### WHAT YOU WILL DO
[A] Answer these questions from the Montana inheritance tax excerpt, one answer a line, marked the same way:
(i) At what amount was the real estate appraised?
(ii) Which law is said to provide the claimed exemption?
(iii) In clause (2) of the quoted provision, what must the decedent's state or territory of residence allow?
[B] Carry on the Montana inheritance tax excerpt past its final sentence, in the same style.

In his final report and petition to the state board of equalization for determination of inheritance tax, respondent administrator represents that, except for real estate appraised at $2,329.69, testator's property in Montana consists wholly of intangible personal property the transfer of which is claimed to be exempt from the payment of inheritance tax to the state of Montana under the provisions of Chapter 3 of the Montana Session Laws, 1945, which provides:

"Section 1. The tax imposed by Section 10400.1, Section 10400.2, Section 10400.3, Section 10400.11 and Section 10400.15 of the Revised Codes of Montana, 1935 in respect of personal property, except tangible personal property having an actual situs in this State, shall not be payable:

"(1) If the decedent is a resident of a state or territory of the United States which at the time of the transfer did not impose a transfer tax or death tax of any character in respect of personal property of residents of this State, except tangible personal property having an actual situs in that state or territory; or

"(2) If the laws of the state or territory of residence of the non-resident decedent at the time of the transfer contained a reciprocal provision under which non-residents of that state were exempted from transfer tax or death taxes of every character in respect of personal property, except tangible personal property having an actual situs in that state, providing the state or territory of residence of such non-resident decedent allowed a similar exemption to residents of this State."

### RECORDED DATA
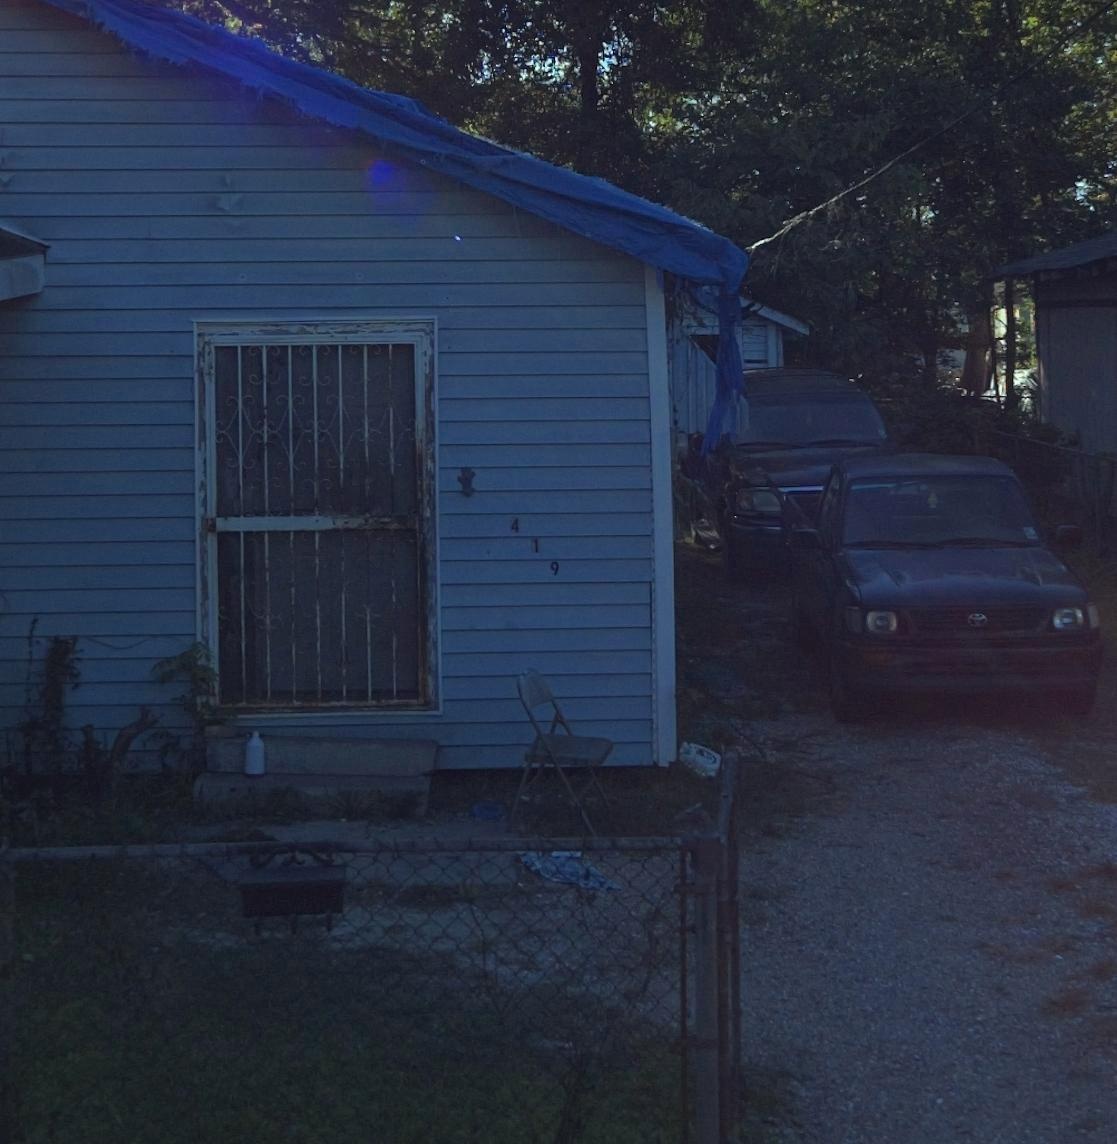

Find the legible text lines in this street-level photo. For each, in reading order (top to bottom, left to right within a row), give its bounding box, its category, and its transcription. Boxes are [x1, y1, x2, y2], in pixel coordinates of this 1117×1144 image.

[509, 515, 562, 580] StreetNumber: 419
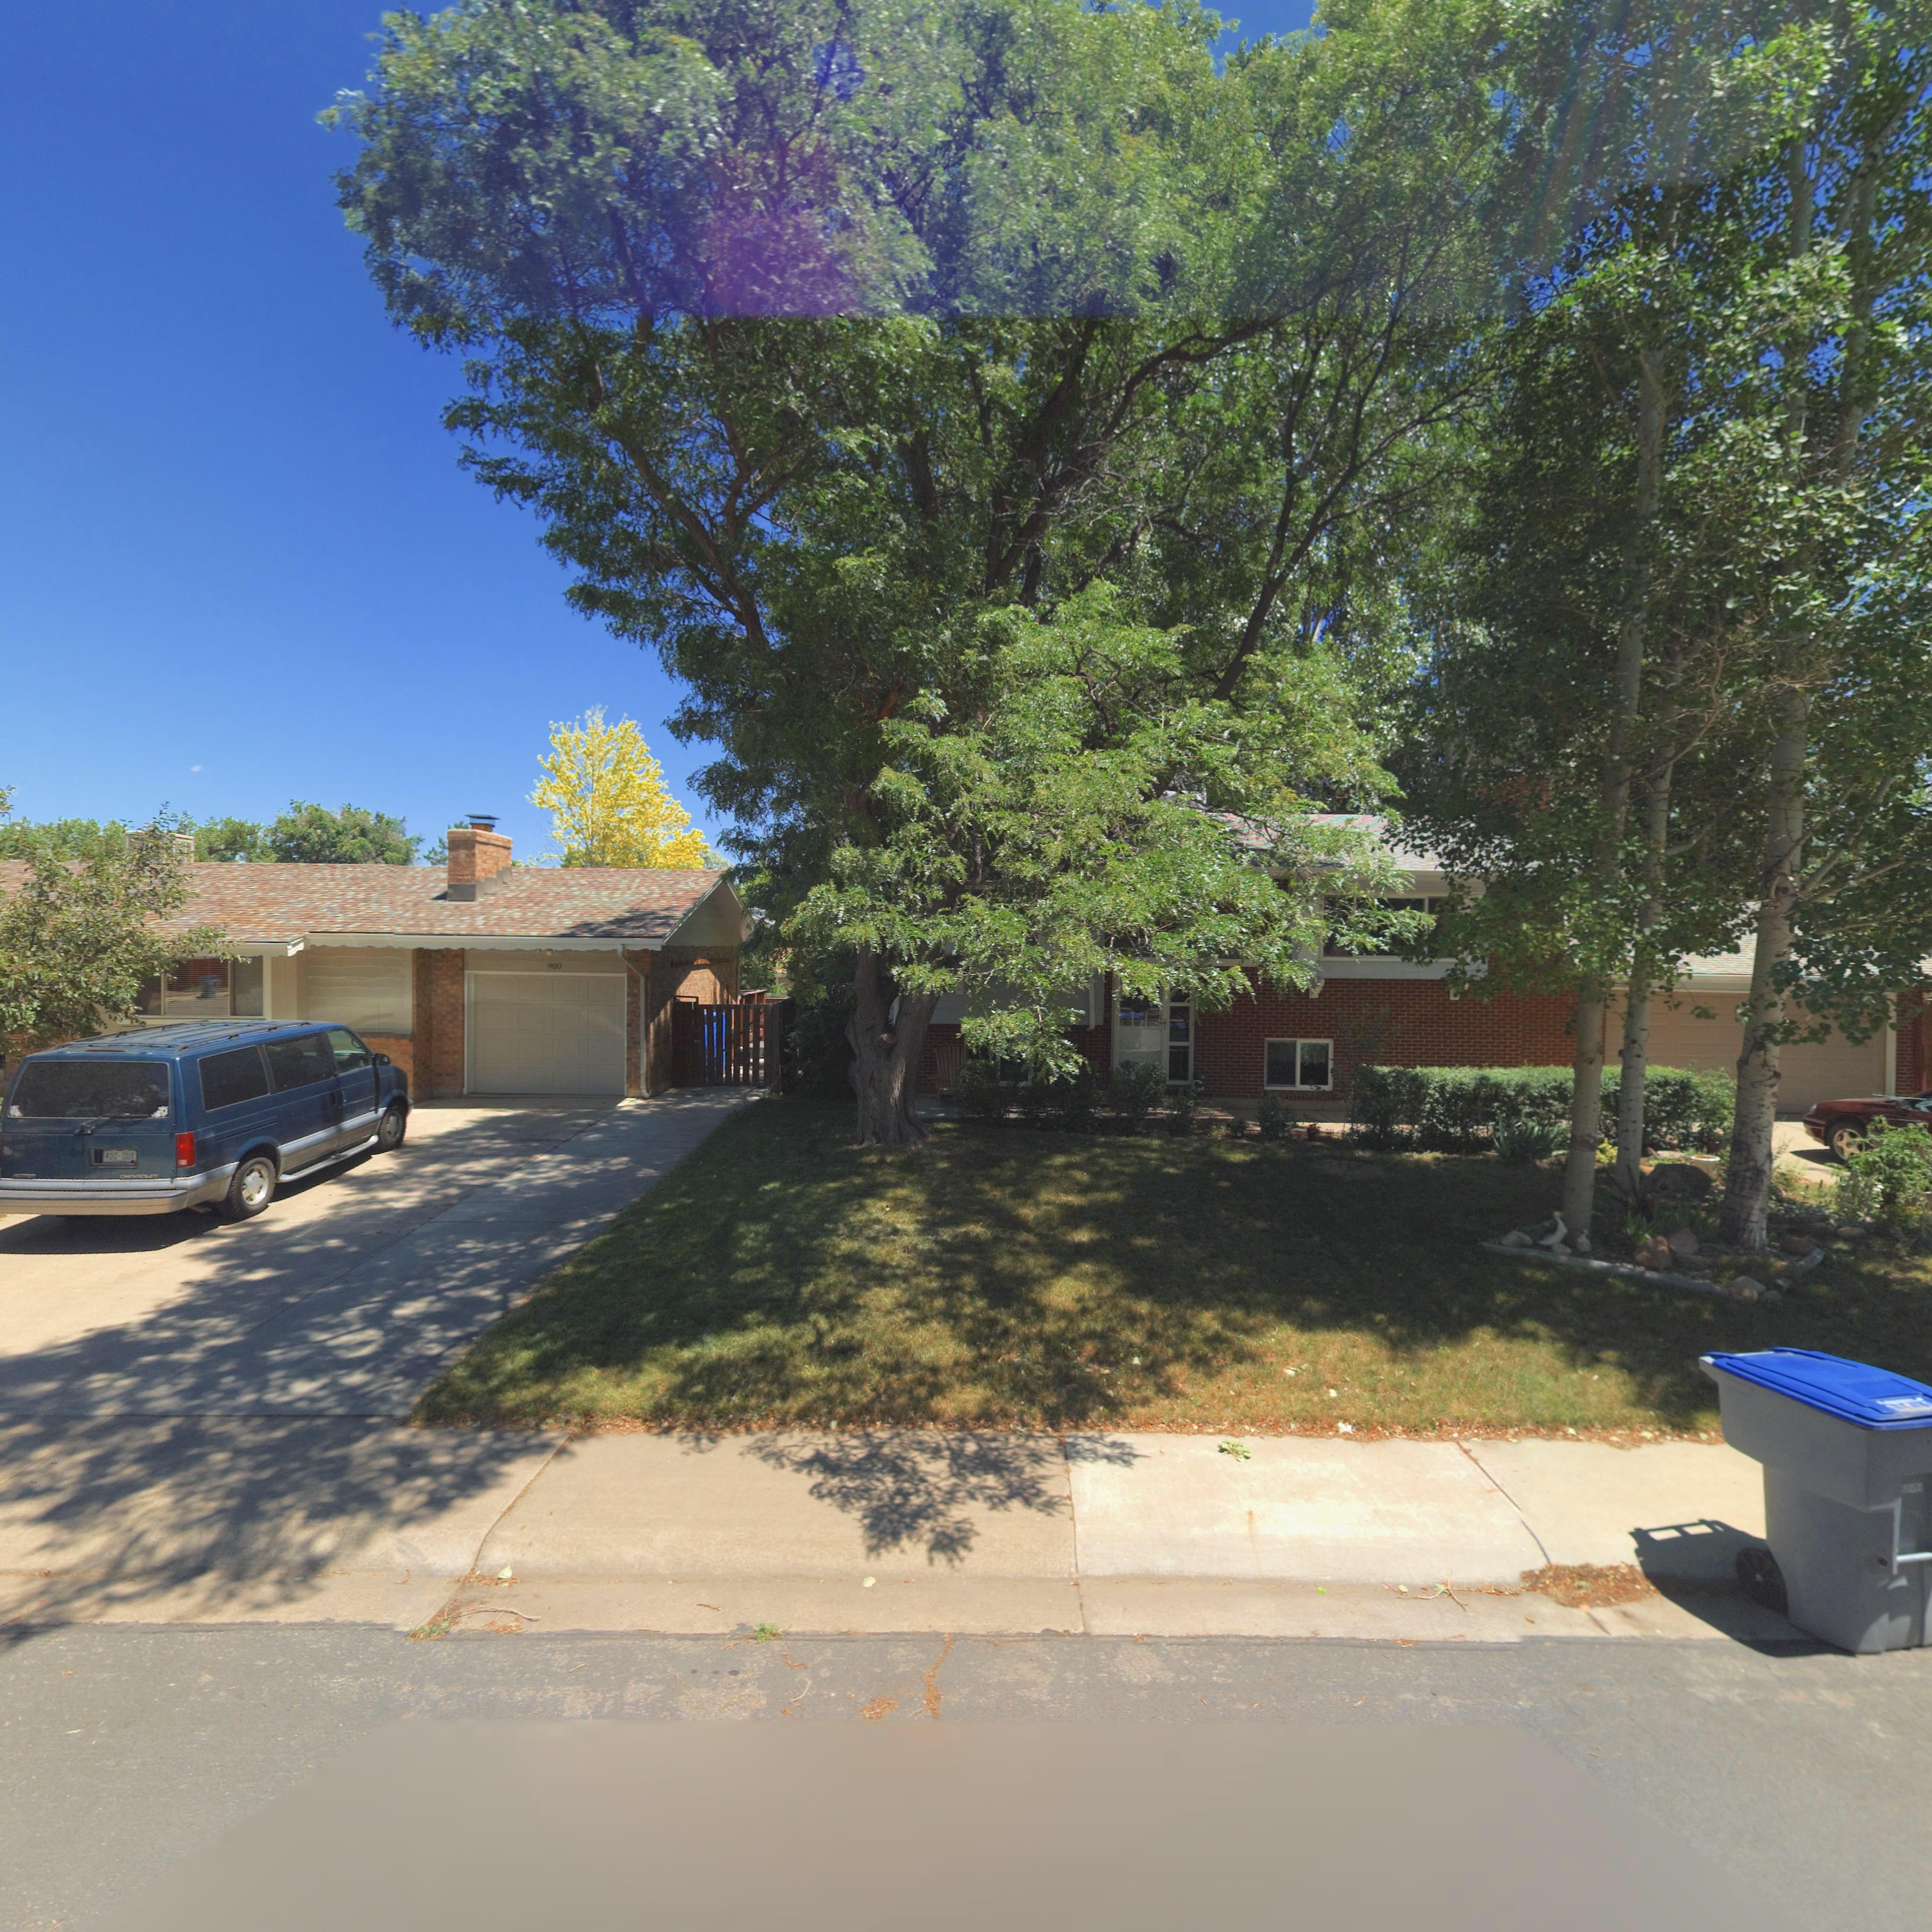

### RESPONSES TO THE EXERCISE
[A]
(i) $2,329.69
(ii) Chapter 3 of the Montana Session Laws, 1945
(iii) A similar exemption to residents of this State

[B]
Clearly the foregoing Act has no application to the transfer *Page 295 of any real property or of any tangible personal property having an actual situs in this state. To come within the exemption provided for in the Act the transfer must be of intangible personal property having no actual situs in the state of Montana.

Death effected a transfer of testator's property to the beneficiary under his will. Whether such transfer of testator's property in Montana is exempt from the payment of inheritance tax under the provisions of Chapter 3, Laws of 1945, supra, depends upon the character of the property so transferred.

Property is either real or personal. Sec. 6666, Rev. Codes 1935.

Real property consists of (1) land, (2) that which is affixed to land, (3) that which is incidental or appurtenant to land, and (4) that which is immovable by law. Sec. 6667, Rev. Codes.

Every kind of property that is not real is personal. Sec. 6672, Rev. Codes.

By law, flumes, hose, pipes, blacksmith shops, mills and all other machinery or tools used in working or developing a mine, including dredges placed on mining ground and used for working and developing the mine, are deemed affixed to the mine so that they become a part of the real property. Sec. 6670, Rev. Codes 1935; Caird Engineering Works v. Seven-up Gold mining Co.,111 Mont. 471, 111 P.2d 267; Story Gold Dredging Co. v. Wilson,106 Mont. 166, 76 P.2d 73; Britannia Mining Co. v. United States Fidelity Guaranty Co., 43 Mont. 93, 115 P. 46; Dietrich v. Martin, 24 Mont. 145, 60 P. 1087, 81 Am. St. Rep. 419; Montana Electric Co. v. Northern Valley Mining Co., 51 Mont. 266,153 P. 1017.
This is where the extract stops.